-------- RECORDS TO USE --------

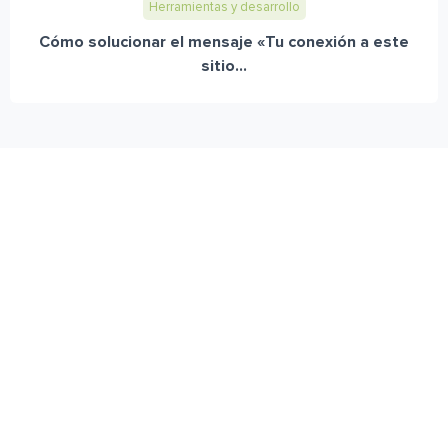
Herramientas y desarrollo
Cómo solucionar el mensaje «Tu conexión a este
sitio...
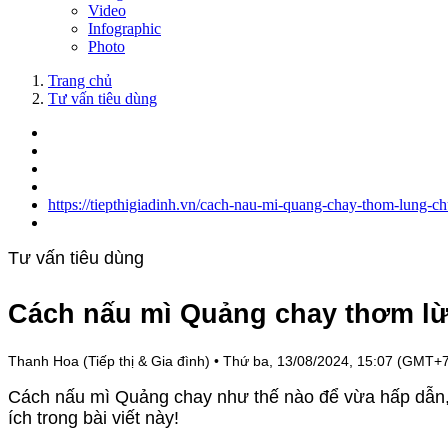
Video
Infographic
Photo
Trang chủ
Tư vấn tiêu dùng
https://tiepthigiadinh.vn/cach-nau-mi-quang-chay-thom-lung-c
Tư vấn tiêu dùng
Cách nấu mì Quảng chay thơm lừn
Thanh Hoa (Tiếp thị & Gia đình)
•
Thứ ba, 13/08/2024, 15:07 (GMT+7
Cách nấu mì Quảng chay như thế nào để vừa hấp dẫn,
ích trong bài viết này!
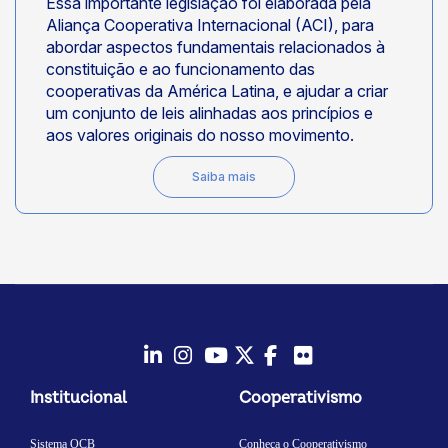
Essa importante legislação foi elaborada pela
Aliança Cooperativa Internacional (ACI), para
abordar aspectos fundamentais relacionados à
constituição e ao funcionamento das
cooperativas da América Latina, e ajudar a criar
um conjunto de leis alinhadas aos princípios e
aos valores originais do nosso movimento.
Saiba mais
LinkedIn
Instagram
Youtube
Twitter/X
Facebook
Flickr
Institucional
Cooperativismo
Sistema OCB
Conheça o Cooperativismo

--------

▸ INSTRUCTION: Scan the data above; copy every line where "Cách" appears.

▸ SOLUTION FOR THIS PROBLEM:
Cách nấu mì Quảng chay thơm lừn
Cách nấu mì Quảng chay như thế nào để vừa hấp dẫn,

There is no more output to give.